Scotts’ leap into an ancillary sector of the cannabis industry continues to bolster a top line pressured by a late start to the growing season and struggles among mass-market retailers, the Marysville, Ohio-based company noted Tuesday as part of its third-quarter earnings report.
“As we approach our third year on hydroponics, I think we are in a great place,” Hagedorn said during the company’s earnings call, referencing Hawthorne Gardening Co., the subsidiary that serves as the umbrella for the hydroponics businesses.
For the quarter, Scotts’ core business in the U.S. saw 5 percent sales growth, to $ 792.2 million. Comparatively, the “Other” category, which includes Hawthorne, recorded 36 percent sales growth to $ 192.6 million.

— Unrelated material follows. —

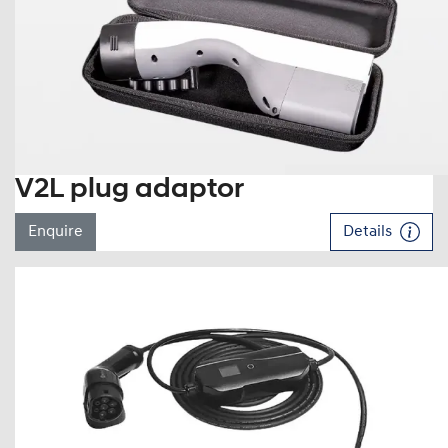
V2L plug adaptor
Enquire
Details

Although Hawthorne’s sales are not yet categorized independently in the earnings report — that’s expected to come next quarter — Hagedorn said the division saw sales growth of 146 percent for the quarter that ended July 1. For the nine months year-to-date the sales growth is hitting 160 percent, he said.
Those growth rates were largely influenced by the acquisitions of grow light company Gavita and nutrient maker Botanicare. Assuming Hawthorne owned those businesses this time last year, those growth rates would have settled in at 21 percent for the quarter and 15 percent year-to-date, he said.

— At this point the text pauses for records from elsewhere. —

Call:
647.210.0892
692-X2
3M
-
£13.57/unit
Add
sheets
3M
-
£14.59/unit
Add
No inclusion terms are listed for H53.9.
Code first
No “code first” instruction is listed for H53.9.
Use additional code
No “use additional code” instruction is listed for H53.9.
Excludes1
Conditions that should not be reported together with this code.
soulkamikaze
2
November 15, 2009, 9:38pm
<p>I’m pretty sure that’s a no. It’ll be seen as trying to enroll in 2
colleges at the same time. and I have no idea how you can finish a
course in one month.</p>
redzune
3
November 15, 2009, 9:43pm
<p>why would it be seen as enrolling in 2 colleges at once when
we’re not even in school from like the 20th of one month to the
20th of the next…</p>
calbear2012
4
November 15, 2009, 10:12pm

For the company’s third quarter, Scotts made $ 152 million on $ 1.1 billion in revenue. A year earlier, Scotts had posted a net income of $ 213 million on $ 994 million.
Hawthorne’s product portfolio is in “pretty good shape,” Hagedorn said.
Two potential deals are on the near-term horizon — one that should land in the next couple of weeks, and the other in a couple of months — and there likely will be some tuck-in deals in the months following, he said.
The next step — integration — is something in which Scotts is well-versed, Hagedorn said.
“If you say what is the power of Hawthorne, it is not just that we bought a bunch of good brands with good (profit and loss positions), it’s converting that into the best supplier to a professional industry that I think has ever been seen, at least in this space,” he said. “And I think we know how to do that. Remember, we did this with our professional horticulture business and we’ve done it with our Scotts business.”
Scotts has made some headway on those actions in markets such as Canada, he added.